Records for this exercise Block Start
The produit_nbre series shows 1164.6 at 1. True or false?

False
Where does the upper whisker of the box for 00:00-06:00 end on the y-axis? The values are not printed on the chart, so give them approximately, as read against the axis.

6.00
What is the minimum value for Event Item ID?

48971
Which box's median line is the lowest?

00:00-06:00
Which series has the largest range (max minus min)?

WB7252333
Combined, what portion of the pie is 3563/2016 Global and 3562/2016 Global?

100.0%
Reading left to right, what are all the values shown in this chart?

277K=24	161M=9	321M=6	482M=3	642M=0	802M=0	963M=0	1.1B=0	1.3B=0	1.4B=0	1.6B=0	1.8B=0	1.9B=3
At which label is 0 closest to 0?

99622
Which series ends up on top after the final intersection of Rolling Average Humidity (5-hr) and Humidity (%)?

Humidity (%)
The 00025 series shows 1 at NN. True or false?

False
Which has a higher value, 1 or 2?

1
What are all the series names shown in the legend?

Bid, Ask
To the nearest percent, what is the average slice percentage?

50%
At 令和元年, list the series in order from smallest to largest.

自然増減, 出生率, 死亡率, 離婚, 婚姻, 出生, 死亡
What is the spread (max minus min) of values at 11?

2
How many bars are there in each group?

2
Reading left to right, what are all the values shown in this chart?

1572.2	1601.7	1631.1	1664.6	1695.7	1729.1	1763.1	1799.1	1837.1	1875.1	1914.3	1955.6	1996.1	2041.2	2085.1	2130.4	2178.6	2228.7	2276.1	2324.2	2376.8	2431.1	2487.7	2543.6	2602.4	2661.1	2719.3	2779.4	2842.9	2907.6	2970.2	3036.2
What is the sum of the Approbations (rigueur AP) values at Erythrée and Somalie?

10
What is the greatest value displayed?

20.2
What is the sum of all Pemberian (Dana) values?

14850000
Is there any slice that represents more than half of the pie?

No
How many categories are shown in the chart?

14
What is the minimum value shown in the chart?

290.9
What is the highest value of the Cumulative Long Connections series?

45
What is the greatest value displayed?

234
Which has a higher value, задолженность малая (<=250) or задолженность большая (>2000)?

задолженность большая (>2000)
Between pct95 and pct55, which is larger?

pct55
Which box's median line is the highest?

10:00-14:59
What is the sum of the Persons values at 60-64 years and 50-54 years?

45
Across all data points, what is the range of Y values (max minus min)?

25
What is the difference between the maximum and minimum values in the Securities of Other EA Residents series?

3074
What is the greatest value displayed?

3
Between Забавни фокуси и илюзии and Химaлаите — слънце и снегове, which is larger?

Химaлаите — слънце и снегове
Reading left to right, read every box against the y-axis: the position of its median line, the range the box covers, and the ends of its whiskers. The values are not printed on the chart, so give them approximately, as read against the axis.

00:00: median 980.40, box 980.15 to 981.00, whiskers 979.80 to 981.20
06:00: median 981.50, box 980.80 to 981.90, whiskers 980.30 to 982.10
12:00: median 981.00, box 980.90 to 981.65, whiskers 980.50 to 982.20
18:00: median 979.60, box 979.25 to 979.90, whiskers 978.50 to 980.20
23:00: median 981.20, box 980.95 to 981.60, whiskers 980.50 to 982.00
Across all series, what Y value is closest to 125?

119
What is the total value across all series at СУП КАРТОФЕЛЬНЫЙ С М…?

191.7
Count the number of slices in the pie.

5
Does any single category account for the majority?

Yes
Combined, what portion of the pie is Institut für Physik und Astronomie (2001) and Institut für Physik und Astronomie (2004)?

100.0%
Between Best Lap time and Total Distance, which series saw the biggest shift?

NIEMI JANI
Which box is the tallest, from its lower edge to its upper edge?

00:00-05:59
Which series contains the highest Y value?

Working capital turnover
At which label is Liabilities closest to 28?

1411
Records for this exercise Block End
Task requirements: Print the lines above word for word, starting at the first line and ending at the line that contains "What are all the series", with both of those lines included.

Answer space:
The produit_nbre series shows 1164.6 at 1. True or false?

False
Where does the upper whisker of the box for 00:00-06:00 end on the y-axis? The values are not printed on the chart, so give them approximately, as read against the axis.

6.00
What is the minimum value for Event Item ID?

48971
Which box's median line is the lowest?

00:00-06:00
Which series has the largest range (max minus min)?

WB7252333
Combined, what portion of the pie is 3563/2016 Global and 3562/2016 Global?

100.0%
Reading left to right, what are all the values shown in this chart?

277K=24	161M=9	321M=6	482M=3	642M=0	802M=0	963M=0	1.1B=0	1.3B=0	1.4B=0	1.6B=0	1.8B=0	1.9B=3
At which label is 0 closest to 0?

99622
Which series ends up on top after the final intersection of Rolling Average Humidity (5-hr) and Humidity (%)?

Humidity (%)
The 00025 series shows 1 at NN. True or false?

False
Which has a higher value, 1 or 2?

1
What are all the series names shown in the legend?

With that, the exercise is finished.